Membenarkan yang Biasa, Membiasakan yang Benar

Namun jika kita kembali kepada situasi celana sebetis di kampus dan situasi berkata kotor di pertemanan, lalu kita diperhadapkan dengan dua lingkungan interaksi yang berbeda, bagaimana? Jika sebuah situasi serupa dialami oleh seorang Individu, dua lingkungan yang dimilikinya berada di populasi kota yang sama namun di komunitas teman yang berbeda, bagaimana?

Lagi- lagi, ini kembali kepada pilihan kita. Gak aci justifikasi; Mau jadi Bunglon, Si Jago Adaptasi atau jadi Jangkrik di antara belalang yang tetap tegas jadi diri sendiri, mau jadi yang menyesuaikan atau jadi orang yang disesuaikan.

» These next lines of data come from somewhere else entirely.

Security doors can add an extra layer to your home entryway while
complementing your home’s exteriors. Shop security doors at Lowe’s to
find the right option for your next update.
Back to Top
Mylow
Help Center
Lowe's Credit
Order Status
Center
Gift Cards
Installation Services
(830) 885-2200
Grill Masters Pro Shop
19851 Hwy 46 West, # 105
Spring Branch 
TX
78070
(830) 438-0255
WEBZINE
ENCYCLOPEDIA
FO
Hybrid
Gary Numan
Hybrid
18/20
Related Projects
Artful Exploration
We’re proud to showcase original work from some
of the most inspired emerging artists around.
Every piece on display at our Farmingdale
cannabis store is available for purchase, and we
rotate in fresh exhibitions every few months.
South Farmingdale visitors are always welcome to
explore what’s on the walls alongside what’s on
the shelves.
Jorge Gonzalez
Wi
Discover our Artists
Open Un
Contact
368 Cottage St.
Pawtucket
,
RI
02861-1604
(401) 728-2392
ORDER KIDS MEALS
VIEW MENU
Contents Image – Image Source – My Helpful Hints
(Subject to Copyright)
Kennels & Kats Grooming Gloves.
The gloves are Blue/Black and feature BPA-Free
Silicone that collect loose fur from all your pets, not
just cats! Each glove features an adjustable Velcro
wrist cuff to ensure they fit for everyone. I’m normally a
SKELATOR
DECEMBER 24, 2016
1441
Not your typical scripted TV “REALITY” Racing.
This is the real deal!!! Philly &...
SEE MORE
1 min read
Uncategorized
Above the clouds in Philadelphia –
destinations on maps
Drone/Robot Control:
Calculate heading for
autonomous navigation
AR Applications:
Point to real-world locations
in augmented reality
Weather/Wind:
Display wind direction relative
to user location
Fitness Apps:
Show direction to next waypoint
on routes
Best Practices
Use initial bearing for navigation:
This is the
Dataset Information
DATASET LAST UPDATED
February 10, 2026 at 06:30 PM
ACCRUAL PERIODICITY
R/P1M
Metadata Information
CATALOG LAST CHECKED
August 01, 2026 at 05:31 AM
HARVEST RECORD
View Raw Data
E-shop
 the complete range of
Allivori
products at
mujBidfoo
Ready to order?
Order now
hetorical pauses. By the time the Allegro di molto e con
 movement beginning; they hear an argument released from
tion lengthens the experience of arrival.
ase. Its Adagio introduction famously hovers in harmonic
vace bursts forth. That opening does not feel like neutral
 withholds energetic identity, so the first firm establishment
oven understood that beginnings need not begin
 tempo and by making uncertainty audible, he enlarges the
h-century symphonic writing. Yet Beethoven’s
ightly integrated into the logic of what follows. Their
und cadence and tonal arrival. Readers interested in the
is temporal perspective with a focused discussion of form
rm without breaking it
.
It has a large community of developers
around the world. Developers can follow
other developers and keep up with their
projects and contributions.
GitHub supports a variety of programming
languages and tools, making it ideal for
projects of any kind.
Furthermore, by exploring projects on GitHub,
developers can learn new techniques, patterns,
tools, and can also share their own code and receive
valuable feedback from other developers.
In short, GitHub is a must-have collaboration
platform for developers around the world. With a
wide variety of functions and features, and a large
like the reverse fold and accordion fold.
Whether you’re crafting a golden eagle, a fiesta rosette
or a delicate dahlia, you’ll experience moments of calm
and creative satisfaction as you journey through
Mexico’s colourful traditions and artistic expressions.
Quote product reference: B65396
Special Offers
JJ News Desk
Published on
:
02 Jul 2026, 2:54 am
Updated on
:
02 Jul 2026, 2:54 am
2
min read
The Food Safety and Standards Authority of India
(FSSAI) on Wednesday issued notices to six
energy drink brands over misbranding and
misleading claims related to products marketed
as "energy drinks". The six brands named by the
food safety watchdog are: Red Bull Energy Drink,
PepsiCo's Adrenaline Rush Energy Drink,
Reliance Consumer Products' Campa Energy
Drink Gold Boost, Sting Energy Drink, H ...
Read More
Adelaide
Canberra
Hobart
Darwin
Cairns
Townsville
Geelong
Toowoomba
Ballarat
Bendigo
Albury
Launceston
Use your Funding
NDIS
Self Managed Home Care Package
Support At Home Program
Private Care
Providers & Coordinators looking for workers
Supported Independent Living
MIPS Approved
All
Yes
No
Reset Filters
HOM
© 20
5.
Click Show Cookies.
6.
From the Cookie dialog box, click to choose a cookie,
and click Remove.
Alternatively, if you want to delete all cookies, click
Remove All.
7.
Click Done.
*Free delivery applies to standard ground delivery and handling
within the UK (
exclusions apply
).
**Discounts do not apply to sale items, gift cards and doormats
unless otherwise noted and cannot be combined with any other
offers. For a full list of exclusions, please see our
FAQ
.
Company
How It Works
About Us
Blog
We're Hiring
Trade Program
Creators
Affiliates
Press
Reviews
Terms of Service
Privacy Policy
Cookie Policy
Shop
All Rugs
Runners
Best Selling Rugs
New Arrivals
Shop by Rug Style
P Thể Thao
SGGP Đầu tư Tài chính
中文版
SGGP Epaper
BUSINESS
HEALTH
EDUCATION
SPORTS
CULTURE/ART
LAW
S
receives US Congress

Coba dengan analogi yang begini:
X orangnya konsisten menjadi orang yang tidak pernah cakap kotor, ia dibesarkan di keluarga yang mengekspresikan kemarahan sekalipun bukan dengan bekata kotor yang tak senonoh. Y adalah orang yang biasa di lingkungan akrab, yang memang berkata kotor bukan maksud kotor, namun hanya ekspresi keakraban saja. Lalu X berada di lingkungan Y. Y tetap menjadi dirinya sendiri namun secara naluriah ia cenderung menjaga pemilihan katanya saat berhadapan dengan X sebagai bentuk sikap menghargai. Fenomena yang saya temukan, kekonsistenan ini yang membawa pengaruh tertentu, cenderung membawa nilai yang tegas kepada lingkungannya. Sungguh pun X tidak berharap supaya Y menyesuaikan diri, X tetap nyaman dengan dirinya dan karakter yang dianggapnya memang baik, ia tidak terganggu dengan kebiasaan lingkungan barunya. Bentuk penghargaan tertinggi X adalah: Ia tetap tidak menjustifikasi Y sama sekali, karena X sadar setiap orang berhak atas dirinya masing- masing. Ia menerima Y apa adanya, dan tidak memaksakan lingkungannya memegang nilai yang diterapkan pada dirinya, namun tetap konsisten dengan nilai yang dianggapnya benar. Adalah sebuah bonus kalau misalnya Y ikutan tidak berkata kotor lagi.


Nah, aku kembalikan. Hayoo, mau membenarkan yang biasa atau membiasakan yang benar?